Abbiamo quindi provato ad ascoltarle alcune testimonianze, un paio tra quelle più significanti, ma che danno il senso di una generalità di voci che esprimono tutte la stessa preoccupazione, lo stesso affetto.
Aurora, artista, napoletana che vive da trent’anni a Torre, sposata con due figlie, così dichiara: “ho seguito la vicenda dei lavoratori aggiornandomi quotidianamente sui social. Credo che questa vicenda abbia un elevato grado di incomprensibilità. E’ surreale: perdere il lavoro perché il palazzo che ospita il reparto dove si era impiegati viene sequestrato e chiuso. Ho sempre pensato che questa città meritasse di più per le potenzialità che ha, ma molto rimane inespresso. Bisognerebbe puntare alla valorizzazione di ciò che è indice di qualità del luogo, invece pure questa storia drammatica mi fa capire che non molto sii fa in questa direzione e che anzi proprio su questo le istituzioni latitano”.
Maria, oplontina doc, trent’anni e due bambini, così ci dice: “io abito a via Roma, proprio la strada dove ha sede il CMO. Da quando il centro ha cominciato a funzionare hoo subito notato un grande miglioramento per quest’area della città. Prima era invivibile e fatiscente, la sera il deserto. Poi, grazie anche alla presenza di chi il centro lo usa come polo specialistico per le proprie cure e alla presenza dei tanti lavoratori, la zona si è rianimata. Anche l’architettura dei palazzi ha subito una trasformazione, in meglio s’intende.
E non nascondo che proprio grazie alla rinata effervescenza sociale di tale zona ho potuto realizzare il mio sogno: aprire un bar. Posso dire, quindi, che faccio parte di quell’indotto che si muove al fianco ed intorno all’attività del polo specialistico. Ma da quando il centro è stato bloccato per la sua parte più significativa, la medicina nucleare, ho già notato un calo dei profitti della mia attività pari al 40%.

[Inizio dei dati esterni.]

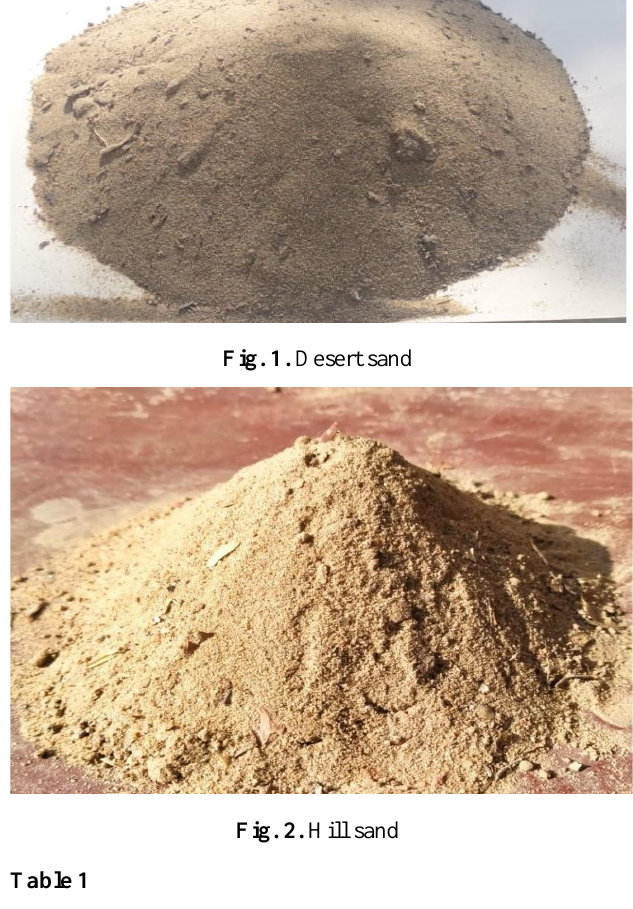
Fig. 2. Hill sand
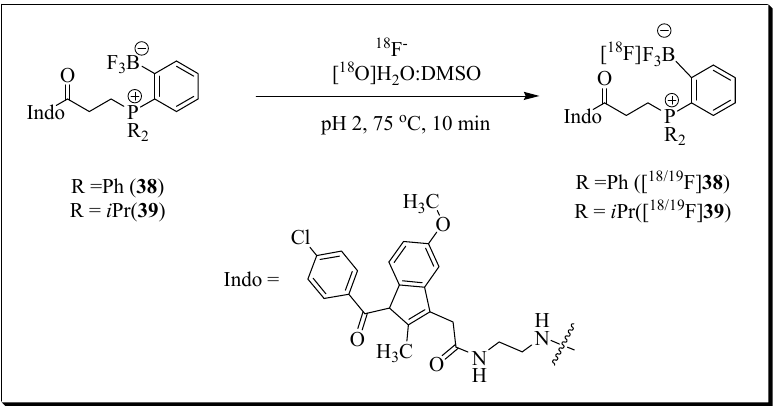
Figure 12. Scheme showing the radiolabeling of 38 and 39 by isotopic exchange in an aqueous solution. 7.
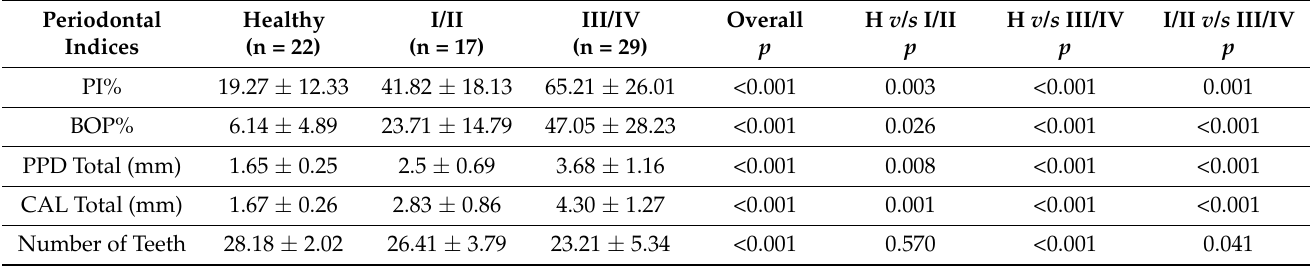
Table 2. Periodontal indices in periodontally healthy and periodontitis I/II and III/IV patients.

E’ incredibile come le azioni buone in questa città vengano sempre ostacolate. Io sono solidale con chi ha perso il posto di lavoro, sono per il diritto alla salute. Ma capisco pure che senza questa attività anche il mio presente è messo in discussione, subisce un peggioramento in termini e di guadagno e di qualità della vita. Ecco perché mi sento di solidarizzare e lottare con loro, con forza, per il futuro del nostro quartiere, mio e dei miei figli. Per non tornare indietro, in una situazione che era caratterizzata solo dal coprifuoco, dal disagio sociale e dalla depressione economica”.